In 70 dalla Rina a Innova

ARESE - (a.g.) - Dopo quattro giorni di altalenanti trattative, ieri mattina è stato siglato ad Arese il contratto che sancisce il passaggio di 70 lavoratori della Rina Servizi (ex dipendenti della storica Alfa Romeo) alla Innova Service srl, scelta dall'Abp.
Secondo lo Slai Cobas potrebbero essere intervenuti Questura o Prefettura per calmare le acque, dopo i vivaci scambi del week end. «Avranno gli stessi compiti che affrontavano prima», ha garantito l'americana Aig Lincoln? che gestisce l'area Abp. E il Cobas replica: «I lavoratori accettano l'assunzione ma rivendicano uguale trattamento, che deriva da altri accordi. Vogliamo che siano mantenute le garanzie dei proprietari dell'area».
«Siamo davanti - spiega Corrado Delle Donne - ad una società con un capitale da 10.000 euro: non vorremmo che chiudesse a breve. Aig Lincoln ha ottenuto miliardi di dollari dal governo americano e sceglie una società da 10mila euro, finora priva di addetti. E' strano. La Rina, almeno, aveva 1500 dipendenti. Aig ha licenziato 70 persone dicendo che ne bastavano 30 e adesso riassume tutti i 70: cosa è cambiato? non vorremmo essere presi in giro e trovarci con cassa integrazione o mobilità: sarebbe una truffa».

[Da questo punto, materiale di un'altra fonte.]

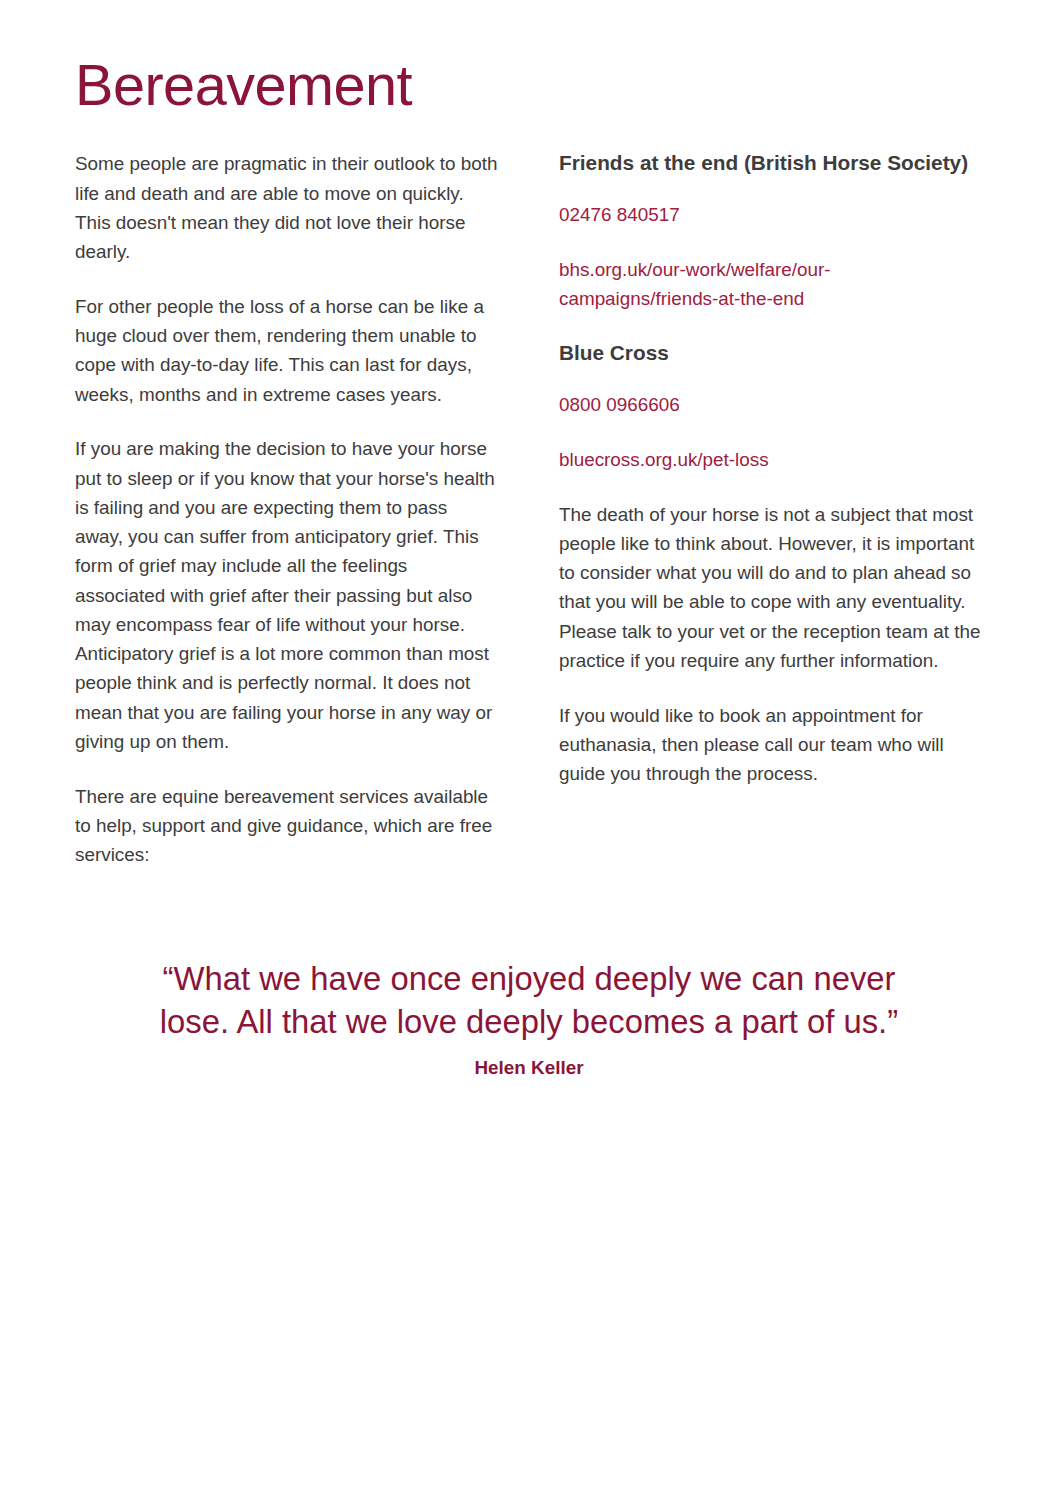Bereavement
Some people are pragmatic in their outlook to both life and death and are able to move on quickly. This doesn't mean they did not love their horse dearly.
For other people the loss of a horse can be like a huge cloud over them, rendering them unable to cope with day-to-day life. This can last for days, weeks, months and in extreme cases years.
If you are making the decision to have your horse put to sleep or if you know that your horse's health is failing and you are expecting them to pass away, you can suffer from anticipatory grief. This form of grief may include all the feelings associated with grief after their passing but also may encompass fear of life without your horse. Anticipatory grief is a lot more common than most people think and is perfectly normal. It does not mean that you are failing your horse in any way or giving up on them.
There are equine bereavement services available to help, support and give guidance, which are free services:
Friends at the end (British Horse Society)
02476 840517
bhs.org.uk/our-work/welfare/our-campaigns/friends-at-the-end
Blue Cross
0800 0966606
bluecross.org.uk/pet-loss
The death of your horse is not a subject that most people like to think about. However, it is important to consider what you will do and to plan ahead so that you will be able to cope with any eventuality. Please talk to your vet or the reception team at the practice if you require any further information.
If you would like to book an appointment for euthanasia, then please call our team who will guide you through the process.
“What we have once enjoyed deeply we can never lose. All that we love deeply becomes a part of us.”
Helen Keller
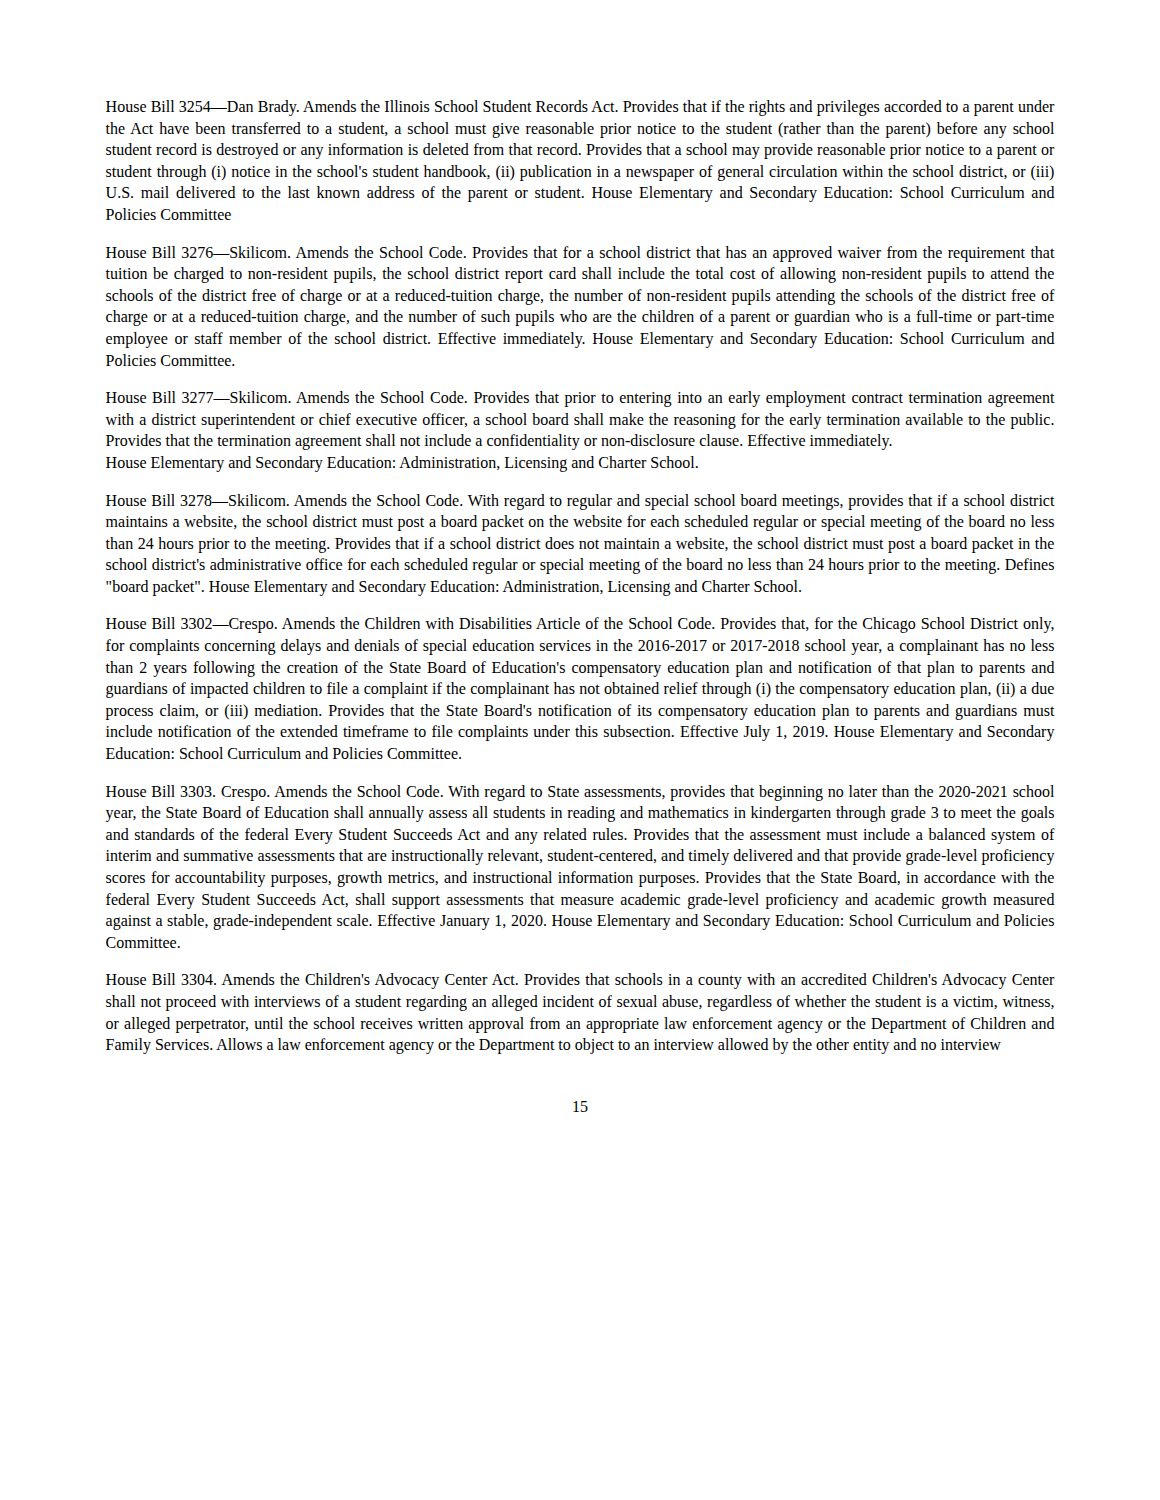House Bill 3254—Dan Brady. Amends the Illinois School Student Records Act. Provides that if the rights and privileges accorded to a parent under the Act have been transferred to a student, a school must give reasonable prior notice to the student (rather than the parent) before any school student record is destroyed or any information is deleted from that record. Provides that a school may provide reasonable prior notice to a parent or student through (i) notice in the school's student handbook, (ii) publication in a newspaper of general circulation within the school district, or (iii) U.S. mail delivered to the last known address of the parent or student. House Elementary and Secondary Education: School Curriculum and Policies Committee
House Bill 3276—Skilicom. Amends the School Code. Provides that for a school district that has an approved waiver from the requirement that tuition be charged to non-resident pupils, the school district report card shall include the total cost of allowing non-resident pupils to attend the schools of the district free of charge or at a reduced-tuition charge, the number of non-resident pupils attending the schools of the district free of charge or at a reduced-tuition charge, and the number of such pupils who are the children of a parent or guardian who is a full-time or part-time employee or staff member of the school district. Effective immediately. House Elementary and Secondary Education: School Curriculum and Policies Committee.
House Bill 3277—Skilicom. Amends the School Code. Provides that prior to entering into an early employment contract termination agreement with a district superintendent or chief executive officer, a school board shall make the reasoning for the early termination available to the public. Provides that the termination agreement shall not include a confidentiality or non-disclosure clause. Effective immediately.
House Elementary and Secondary Education: Administration, Licensing and Charter School.
House Bill 3278—Skilicom. Amends the School Code. With regard to regular and special school board meetings, provides that if a school district maintains a website, the school district must post a board packet on the website for each scheduled regular or special meeting of the board no less than 24 hours prior to the meeting. Provides that if a school district does not maintain a website, the school district must post a board packet in the school district's administrative office for each scheduled regular or special meeting of the board no less than 24 hours prior to the meeting. Defines "board packet". House Elementary and Secondary Education: Administration, Licensing and Charter School.
House Bill 3302—Crespo. Amends the Children with Disabilities Article of the School Code. Provides that, for the Chicago School District only, for complaints concerning delays and denials of special education services in the 2016-2017 or 2017-2018 school year, a complainant has no less than 2 years following the creation of the State Board of Education's compensatory education plan and notification of that plan to parents and guardians of impacted children to file a complaint if the complainant has not obtained relief through (i) the compensatory education plan, (ii) a due process claim, or (iii) mediation. Provides that the State Board's notification of its compensatory education plan to parents and guardians must include notification of the extended timeframe to file complaints under this subsection. Effective July 1, 2019. House Elementary and Secondary Education: School Curriculum and Policies Committee.
House Bill 3303. Crespo. Amends the School Code. With regard to State assessments, provides that beginning no later than the 2020-2021 school year, the State Board of Education shall annually assess all students in reading and mathematics in kindergarten through grade 3 to meet the goals and standards of the federal Every Student Succeeds Act and any related rules. Provides that the assessment must include a balanced system of interim and summative assessments that are instructionally relevant, student-centered, and timely delivered and that provide grade-level proficiency scores for accountability purposes, growth metrics, and instructional information purposes. Provides that the State Board, in accordance with the federal Every Student Succeeds Act, shall support assessments that measure academic grade-level proficiency and academic growth measured against a stable, grade-independent scale. Effective January 1, 2020. House Elementary and Secondary Education: School Curriculum and Policies Committee.
House Bill 3304. Amends the Children's Advocacy Center Act. Provides that schools in a county with an accredited Children's Advocacy Center shall not proceed with interviews of a student regarding an alleged incident of sexual abuse, regardless of whether the student is a victim, witness, or alleged perpetrator, until the school receives written approval from an appropriate law enforcement agency or the Department of Children and Family Services. Allows a law enforcement agency or the Department to object to an interview allowed by the other entity and no interview
15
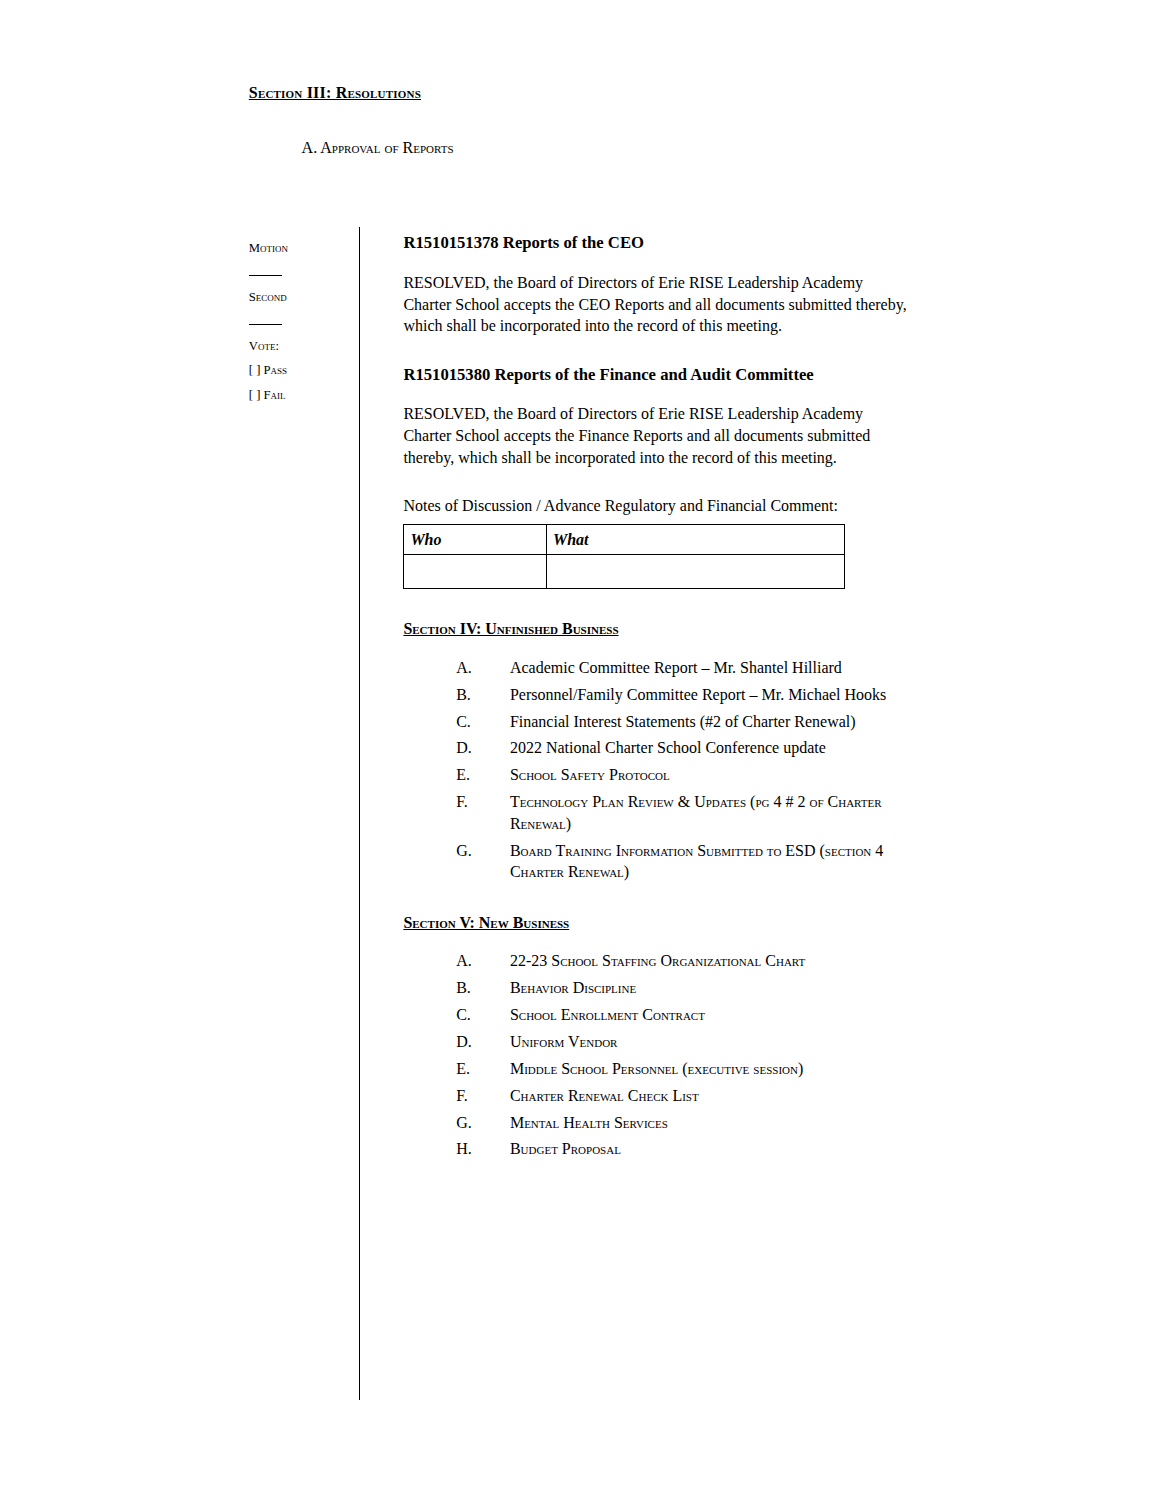Section III: Resolutions
A. Approval of Reports
Motion
Second
Vote:
[ ] Pass
[ ] Fail
R1510151378 Reports of the CEO
RESOLVED, the Board of Directors of Erie RISE Leadership Academy Charter School accepts the CEO Reports and all documents submitted thereby, which shall be incorporated into the record of this meeting.
R151015380 Reports of the Finance and Audit Committee
RESOLVED, the Board of Directors of Erie RISE Leadership Academy Charter School accepts the Finance Reports and all documents submitted thereby, which shall be incorporated into the record of this meeting.
Notes of Discussion / Advance Regulatory and Financial Comment:
| Who | What |
| --- | --- |
Section IV: Unfinished Business
A. Academic Committee Report – Mr. Shantel Hilliard
B. Personnel/Family Committee Report – Mr. Michael Hooks
C. Financial Interest Statements (#2 of Charter Renewal)
D. 2022 National Charter School Conference update
E. School Safety Protocol
F. Technology Plan Review & Updates (pg 4 # 2 of Charter Renewal)
G. Board Training Information Submitted to ESD (section 4 Charter Renewal)
Section V: New Business
A. 22-23 School Staffing Organizational Chart
B. Behavior Discipline
C. School Enrollment Contract
D. Uniform Vendor
E. Middle School Personnel (executive session)
F. Charter Renewal Check List
G. Mental Health Services
H. Budget Proposal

I lavoratori hanno ricevuto una raccomandata prima di Natale. Aig illustrava l'assunzione con Innova Service e diceva che c'era tempo fino al 12 gennaio per accettare o meno. Giovedì scorso il Cobas ha concordato una nuova lettera di assunzione, «più corretta»: «ci hanno detto che la spedivano e che venerdì si poteva far firmare ai lavoratori ma non si sono più fatti vivi -dice Delle Donne- Siamo rimasti fino alle 16.30 ad aspettare e non si sono presentati, appena i lavoratori hanno svoltato l'angolo sono arrivati dicendo che noi non volevamo firmare. Hanno chiamato i carabinieri, forse sperando di provocare la gente. Noi abbiamo chiamato Digos e Questura. C'eravamo cautelati inviando un fax con le firme di tutti i lavoratori, indicando che accettavano ma rivendicando un contratto adeguato ai patti precedenti». Ieri pomeriggio i dipendenti della portineria erano già al loro posto, da oggi tocca agli altri.